Title:Regulation of the Unfolded Protein Response in Disease: Cellular Stress and microRNAs
VOLUME: 14 ISSUE: 1
Author(s):Samuel Lara-Reyna, Thomas Scambler, Jonathan Holbrook, Heledd H. Jarosz-Griffiths, Daniel Peckham and Michael F. McDermott*
Affiliation:Leeds Institute of Rheumatic and Musculoskeletal Medicine (LIRMM), Wellcome Trust Brenner Building, St. James`s University Hospital, Leeds, Leeds Institute of Rheumatic and Musculoskeletal Medicine (LIRMM), Wellcome Trust Brenner Building, St. James`s University Hospital, Leeds, Leeds Institute of Rheumatic and Musculoskeletal Medicine (LIRMM), Wellcome Trust Brenner Building, St. James`s University Hospital, Leeds, Leeds Institute of Rheumatic and Musculoskeletal Medicine (LIRMM), Wellcome Trust Brenner Building, St. James`s University Hospital, Leeds, Leeds Centre for Cystic Fibrosis, St. James`s University Hospital, Leeds, Leeds Institute of Rheumatic and Musculoskeletal Medicine (LIRMM), Wellcome Trust Brenner Building, St. James`s University Hospital, Leeds
Keywords:UPR, microRNA, cellular stress, IRE1, ATF6, PERK, BiP, XBP1, eIF2.

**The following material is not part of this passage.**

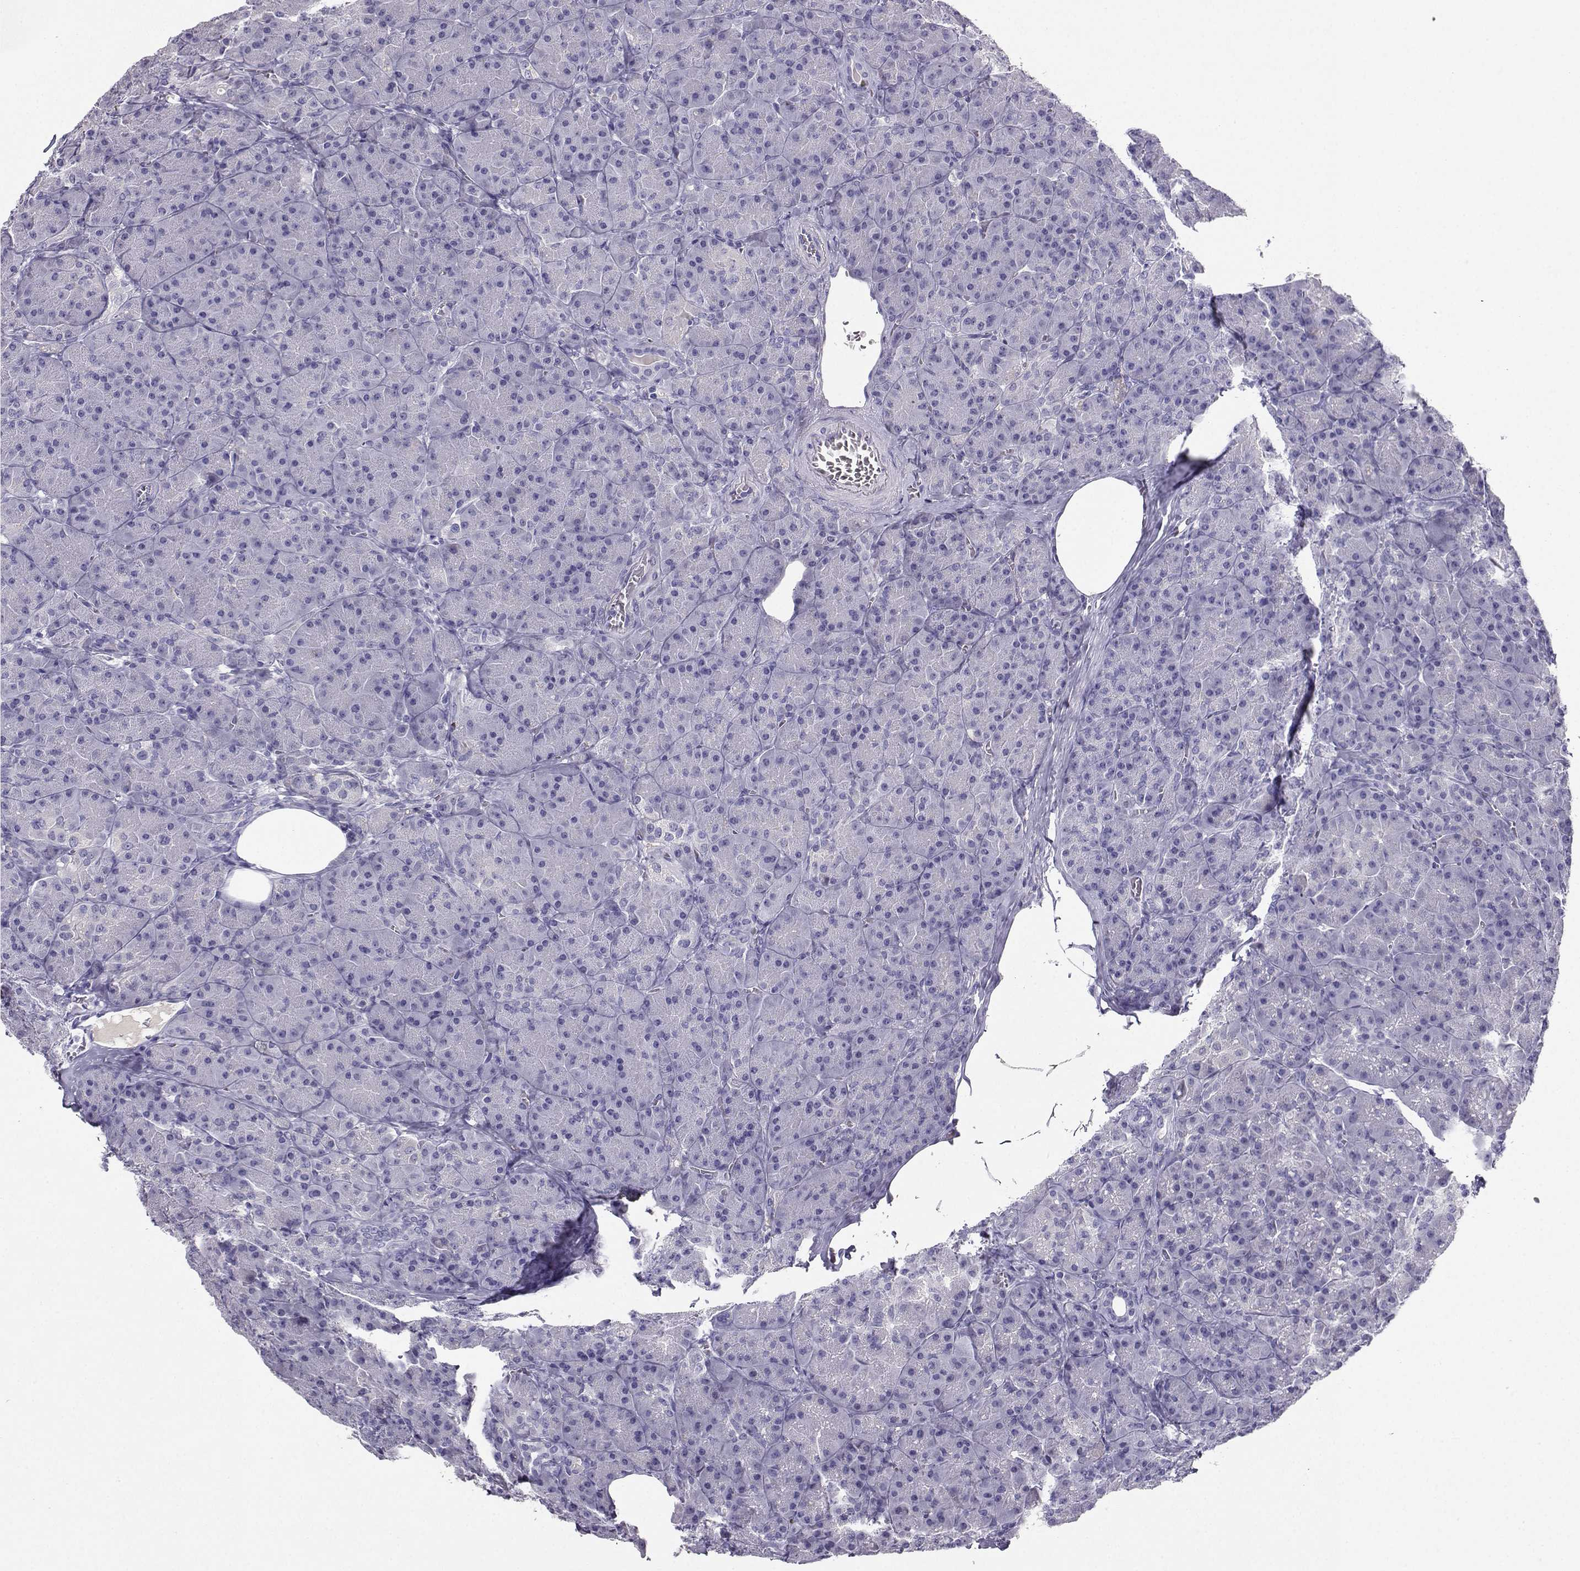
{"staining": {"intensity": "negative", "quantity": "none", "location": "none"}, "tissue": "pancreas", "cell_type": "Exocrine glandular cells", "image_type": "normal", "snomed": [{"axis": "morphology", "description": "Normal tissue, NOS"}, {"axis": "topography", "description": "Pancreas"}], "caption": "Exocrine glandular cells show no significant positivity in benign pancreas.", "gene": "GRIK4", "patient": {"sex": "male", "age": 57}}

Abstract:Background: The Unfolded Protein Response (UPR) is a well conserved mechanism that
mammalian cells use to cope with stress and infections. This mechanism is exquisitely regulated at several
levels, including post-transcriptional modifications by microRNAs. These small non-coding RNAs are
mainly involved in the degradation of mRNA, thereby blocking protein translation. The finely balanced
interplay between the UPR and microRNAs is altered in several disorders, contributing to both disease
aetiology and pathology.
Methods: We review and explore alterations in the UPR and microRNAs in several inflammatory
conditions, including bone, lung, and neurodegenerative diseases. We also evaluate the impact of these
alterations on the disruption of cellular homeostasis and suggest possible therapeutic options to restore this
balance.
Results: Several components of the UPR, including IRE1, ATF6, and PERK, are clearly dysregulated in
inflammatory bone, lung, and neurodegenerative diseases, contributing to the inflammatory process in these
disorders. XBP1s, which is downstream of IRE1, is shown to be dysregulated in several diseases, and
significantly contributes to the inflammatory process. MicroRNAs show unique dysregulated signatures in
each individual tissue and disorder, suggesting that these small transcripts may regulate different pathways in
a cell-dependent manner. Finally, there are functional connections between these dysregulated microRNAs
and the UPR, which may underlie important pathological aspects of these disorders.
Conclusion: It is evident that microRNAs regulate several components of the UPR and that these
small non-coding RNAs, or other molecules that restore the UPR balance, may represent possible
therapeutic options to normalise intracellular homeostasis.